PAGE EXCERPT >>
- Opening Delimiter -
OSSMISI - ESA-community Open-source Satellite Mission and Communications Analysis Simulator Tool

  • Status
    Ongoing
  • Status date
    2023-07-24
  • Activity Code
    1A.120
Objectives

The project aims to design and develop an open-source satellite mission and communications analysis simulation tool. This too addresses the industry's main pain points and attempt to tackle them efficiently. The simulator is designed following the Agile Development methodology, aiming to create a set of core functionalities that turns this tool into a competitive product. When the tool’s initial version is completed, a more extensive Software Development Plan of the Full Version is compiled, focusing on the potential next steps to help turn the Full Version of the Simulator into a usable commercial product. In addition, for the needs of this project and to facilitate a better user support experience, a detailed user guide is compiled, and a series of video tutorials is released to provide users with informative training sessions. Once the tool is ready, the reaching out and dissemination part will be initiated. This includes promoting the tool to different online platforms, creating and running an online community dedicated to the tool, and generating a list of potential users that could become the community's first members.

Challenges

This project's key challenges are identifying and defining the industry's pain points precisely and creating a simulator tool to tackle these efficiently. This means the simulator tool should be user-friendly, robust, diverse, cross-platform and affordable to become highly competitive with existing tools. Striking the right balance between versatility and cost-effectiveness. Another challenge is building a community around the tool, especially in the early development phases.
- Closing Delimiter -
PROVIDED MATERIAL >>
- Opening Delimiter -
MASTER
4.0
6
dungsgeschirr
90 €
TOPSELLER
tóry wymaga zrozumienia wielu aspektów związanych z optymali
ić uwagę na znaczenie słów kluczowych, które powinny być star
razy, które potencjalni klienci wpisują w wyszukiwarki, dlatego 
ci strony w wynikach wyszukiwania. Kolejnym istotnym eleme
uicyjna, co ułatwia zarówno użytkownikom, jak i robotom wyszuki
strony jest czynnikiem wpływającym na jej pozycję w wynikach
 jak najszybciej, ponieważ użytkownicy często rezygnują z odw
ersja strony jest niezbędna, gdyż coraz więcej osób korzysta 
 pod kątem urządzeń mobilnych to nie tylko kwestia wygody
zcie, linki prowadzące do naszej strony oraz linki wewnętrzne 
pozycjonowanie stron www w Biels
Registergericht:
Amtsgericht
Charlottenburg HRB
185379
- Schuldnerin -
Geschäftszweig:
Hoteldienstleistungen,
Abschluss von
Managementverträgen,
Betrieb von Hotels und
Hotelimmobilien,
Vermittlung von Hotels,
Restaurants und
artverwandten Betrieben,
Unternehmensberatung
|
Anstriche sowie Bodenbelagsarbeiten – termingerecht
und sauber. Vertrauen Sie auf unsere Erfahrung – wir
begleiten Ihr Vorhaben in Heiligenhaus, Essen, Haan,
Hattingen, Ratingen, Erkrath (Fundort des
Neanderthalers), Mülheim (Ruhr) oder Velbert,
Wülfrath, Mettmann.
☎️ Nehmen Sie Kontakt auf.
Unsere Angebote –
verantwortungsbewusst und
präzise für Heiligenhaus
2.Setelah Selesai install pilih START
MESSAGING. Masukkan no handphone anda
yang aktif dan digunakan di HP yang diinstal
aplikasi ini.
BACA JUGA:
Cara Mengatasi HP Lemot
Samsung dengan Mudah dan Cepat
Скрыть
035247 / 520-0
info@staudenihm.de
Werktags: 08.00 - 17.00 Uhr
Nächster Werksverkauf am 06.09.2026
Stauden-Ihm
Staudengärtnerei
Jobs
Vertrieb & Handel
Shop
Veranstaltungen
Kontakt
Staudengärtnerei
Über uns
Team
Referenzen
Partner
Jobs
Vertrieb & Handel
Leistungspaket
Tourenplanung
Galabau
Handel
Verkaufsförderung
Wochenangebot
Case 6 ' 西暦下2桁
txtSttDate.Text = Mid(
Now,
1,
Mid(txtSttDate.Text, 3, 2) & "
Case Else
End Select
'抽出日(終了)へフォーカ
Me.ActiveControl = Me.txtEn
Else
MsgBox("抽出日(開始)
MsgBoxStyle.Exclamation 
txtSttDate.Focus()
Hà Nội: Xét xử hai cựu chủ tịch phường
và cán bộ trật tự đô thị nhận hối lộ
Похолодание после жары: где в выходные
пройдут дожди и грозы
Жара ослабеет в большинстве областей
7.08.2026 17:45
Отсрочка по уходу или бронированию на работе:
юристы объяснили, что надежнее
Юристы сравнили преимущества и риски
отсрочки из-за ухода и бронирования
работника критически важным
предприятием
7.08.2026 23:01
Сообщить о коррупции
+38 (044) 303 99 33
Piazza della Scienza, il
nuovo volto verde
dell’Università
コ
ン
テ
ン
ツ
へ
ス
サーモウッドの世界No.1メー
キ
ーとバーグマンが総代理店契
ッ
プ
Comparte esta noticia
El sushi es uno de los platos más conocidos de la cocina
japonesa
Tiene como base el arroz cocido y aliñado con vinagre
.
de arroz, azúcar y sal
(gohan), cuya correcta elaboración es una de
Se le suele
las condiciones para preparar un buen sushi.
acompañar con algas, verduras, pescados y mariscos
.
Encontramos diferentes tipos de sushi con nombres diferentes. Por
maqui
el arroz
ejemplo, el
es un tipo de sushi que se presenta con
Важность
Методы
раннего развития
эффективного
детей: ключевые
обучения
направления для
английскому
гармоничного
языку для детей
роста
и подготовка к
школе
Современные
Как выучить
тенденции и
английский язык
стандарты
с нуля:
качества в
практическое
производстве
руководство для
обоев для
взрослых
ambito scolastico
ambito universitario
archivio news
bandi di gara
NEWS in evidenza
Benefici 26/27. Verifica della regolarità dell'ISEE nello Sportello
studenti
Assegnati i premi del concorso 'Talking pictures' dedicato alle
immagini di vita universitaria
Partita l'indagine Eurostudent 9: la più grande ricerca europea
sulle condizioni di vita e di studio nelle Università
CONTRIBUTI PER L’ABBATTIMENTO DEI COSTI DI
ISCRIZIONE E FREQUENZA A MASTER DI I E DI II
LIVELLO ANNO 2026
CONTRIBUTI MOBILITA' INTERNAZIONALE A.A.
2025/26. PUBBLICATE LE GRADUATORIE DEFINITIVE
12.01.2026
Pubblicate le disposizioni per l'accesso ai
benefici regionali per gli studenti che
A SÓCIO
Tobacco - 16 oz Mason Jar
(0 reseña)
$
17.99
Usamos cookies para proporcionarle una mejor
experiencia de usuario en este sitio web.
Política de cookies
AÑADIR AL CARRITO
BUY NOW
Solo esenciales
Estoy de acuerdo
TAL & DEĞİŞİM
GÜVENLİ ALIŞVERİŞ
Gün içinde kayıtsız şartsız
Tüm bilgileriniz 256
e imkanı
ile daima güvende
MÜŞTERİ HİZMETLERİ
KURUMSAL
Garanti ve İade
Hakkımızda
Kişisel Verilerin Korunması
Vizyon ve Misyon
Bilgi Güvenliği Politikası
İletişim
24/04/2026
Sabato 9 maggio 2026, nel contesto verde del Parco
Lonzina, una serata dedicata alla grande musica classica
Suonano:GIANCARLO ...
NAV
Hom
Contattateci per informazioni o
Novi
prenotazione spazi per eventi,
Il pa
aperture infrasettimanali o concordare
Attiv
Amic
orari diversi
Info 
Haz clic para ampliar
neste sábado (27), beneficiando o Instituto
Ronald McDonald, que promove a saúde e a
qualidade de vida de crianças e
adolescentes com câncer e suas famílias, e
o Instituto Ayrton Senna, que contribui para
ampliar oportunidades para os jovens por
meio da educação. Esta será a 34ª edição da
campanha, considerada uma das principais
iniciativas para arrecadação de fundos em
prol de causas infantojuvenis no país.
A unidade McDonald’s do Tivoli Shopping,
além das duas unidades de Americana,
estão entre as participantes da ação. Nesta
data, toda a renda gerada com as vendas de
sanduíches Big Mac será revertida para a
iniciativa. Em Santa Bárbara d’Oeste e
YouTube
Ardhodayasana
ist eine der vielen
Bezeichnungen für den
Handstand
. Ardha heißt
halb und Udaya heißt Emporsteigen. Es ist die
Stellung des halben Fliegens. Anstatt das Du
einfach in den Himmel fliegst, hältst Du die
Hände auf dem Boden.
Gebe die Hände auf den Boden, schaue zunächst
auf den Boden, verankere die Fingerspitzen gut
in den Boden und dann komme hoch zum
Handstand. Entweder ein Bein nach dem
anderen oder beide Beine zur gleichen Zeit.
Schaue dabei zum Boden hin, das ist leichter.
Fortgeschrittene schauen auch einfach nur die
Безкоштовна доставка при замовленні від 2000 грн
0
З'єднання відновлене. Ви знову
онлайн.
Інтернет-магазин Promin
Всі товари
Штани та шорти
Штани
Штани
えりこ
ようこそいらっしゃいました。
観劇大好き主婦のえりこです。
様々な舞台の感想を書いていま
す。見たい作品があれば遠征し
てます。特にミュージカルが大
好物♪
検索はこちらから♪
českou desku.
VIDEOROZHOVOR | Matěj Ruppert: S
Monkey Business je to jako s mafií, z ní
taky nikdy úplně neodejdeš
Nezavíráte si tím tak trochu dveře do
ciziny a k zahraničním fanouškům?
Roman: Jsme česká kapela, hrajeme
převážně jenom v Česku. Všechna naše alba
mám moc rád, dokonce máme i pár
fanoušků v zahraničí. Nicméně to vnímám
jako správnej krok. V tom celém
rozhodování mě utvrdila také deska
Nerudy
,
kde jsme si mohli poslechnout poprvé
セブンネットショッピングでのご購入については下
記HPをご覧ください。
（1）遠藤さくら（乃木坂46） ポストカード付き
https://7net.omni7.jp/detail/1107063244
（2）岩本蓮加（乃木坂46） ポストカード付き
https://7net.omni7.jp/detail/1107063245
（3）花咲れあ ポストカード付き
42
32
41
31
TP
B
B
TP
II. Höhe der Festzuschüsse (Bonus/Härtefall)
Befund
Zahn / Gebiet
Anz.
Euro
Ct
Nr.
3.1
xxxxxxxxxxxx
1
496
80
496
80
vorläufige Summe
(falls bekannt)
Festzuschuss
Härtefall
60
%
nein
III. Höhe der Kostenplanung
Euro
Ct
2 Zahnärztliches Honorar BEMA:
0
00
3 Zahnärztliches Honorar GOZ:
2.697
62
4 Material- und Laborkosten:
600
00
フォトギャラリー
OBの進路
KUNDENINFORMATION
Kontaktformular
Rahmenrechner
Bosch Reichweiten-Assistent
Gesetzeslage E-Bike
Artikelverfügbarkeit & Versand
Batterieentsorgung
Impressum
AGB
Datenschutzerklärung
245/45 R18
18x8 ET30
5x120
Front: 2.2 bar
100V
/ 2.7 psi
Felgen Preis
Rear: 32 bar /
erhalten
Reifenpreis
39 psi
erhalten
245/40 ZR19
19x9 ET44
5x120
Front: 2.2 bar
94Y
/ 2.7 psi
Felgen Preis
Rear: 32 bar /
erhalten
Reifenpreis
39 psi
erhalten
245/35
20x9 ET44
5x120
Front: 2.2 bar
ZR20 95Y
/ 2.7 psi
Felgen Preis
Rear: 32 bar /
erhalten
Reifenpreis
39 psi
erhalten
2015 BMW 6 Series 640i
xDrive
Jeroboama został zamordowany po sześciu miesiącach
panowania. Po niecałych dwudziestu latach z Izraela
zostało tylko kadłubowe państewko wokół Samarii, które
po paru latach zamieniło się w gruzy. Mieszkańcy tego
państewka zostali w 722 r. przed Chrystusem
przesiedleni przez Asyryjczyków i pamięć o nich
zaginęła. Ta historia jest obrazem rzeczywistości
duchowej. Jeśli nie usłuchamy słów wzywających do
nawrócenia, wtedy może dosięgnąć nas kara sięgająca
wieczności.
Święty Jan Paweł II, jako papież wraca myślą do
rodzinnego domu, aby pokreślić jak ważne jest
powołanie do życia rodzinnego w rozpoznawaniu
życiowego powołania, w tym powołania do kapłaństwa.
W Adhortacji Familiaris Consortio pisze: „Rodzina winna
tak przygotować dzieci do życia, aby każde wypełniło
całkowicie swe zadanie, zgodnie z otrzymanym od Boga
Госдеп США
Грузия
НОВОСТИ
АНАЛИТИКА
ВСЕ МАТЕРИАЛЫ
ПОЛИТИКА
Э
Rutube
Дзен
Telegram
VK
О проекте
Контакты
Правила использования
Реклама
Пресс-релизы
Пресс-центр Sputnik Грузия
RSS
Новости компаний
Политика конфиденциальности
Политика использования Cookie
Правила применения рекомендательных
- Closing Delimiter -
WHAT TO WORK ON >>
A. From the OSSMISI project page, output the stretch from "This project's key" through "early development phases." word for word.
B. Pick up the OSSMISI simulator project description where it stops and carry it on.
You can set the rows aside; nothing here depends on them.

RESULTS OF THE TASKS >>
A.
This project's key challenges are identifying and defining the industry's pain points precisely and creating a simulator tool to tackle these efficiently. This means the simulator tool should be user-friendly, robust, diverse, cross-platform and affordable to become highly competitive with existing tools. Striking the right balance between versatility and cost-effectiveness. Another challenge is building a community around the tool, especially in the early development phases.

B.
Benefits

Here are some advantages of the potential simulator tool as they are considered at the moment. Cross-platform, with a web-accessible front-end to serve all different host computer architectures. Always up-to-date, with new developments on different modules or new functionalities added on the fly and available to new users. Community friendly, with access to others’ public simulator sessions and data, to easily share results and analyses or build upon others. Commercially sustainable, with a paid hosted service, with viable sustainability/commercialization plan following the "Controlled Ecosystem" model. Within this model, every component is released and developed as an open-source project, while the hosted service is offered as a paid service supporting the continued operation & development of the ecosystem. Scalable, with a hosted application capable of growing to meet the user’s needs on-the-fly through the right infrastructure deployment practices and techniques. Resource-efficient, with offloading resource-intensive computational tasks to a scalable infrastructure that only ever becomes better, end users benefit from speed and resource availability without being confined by their host machines’ capabilities.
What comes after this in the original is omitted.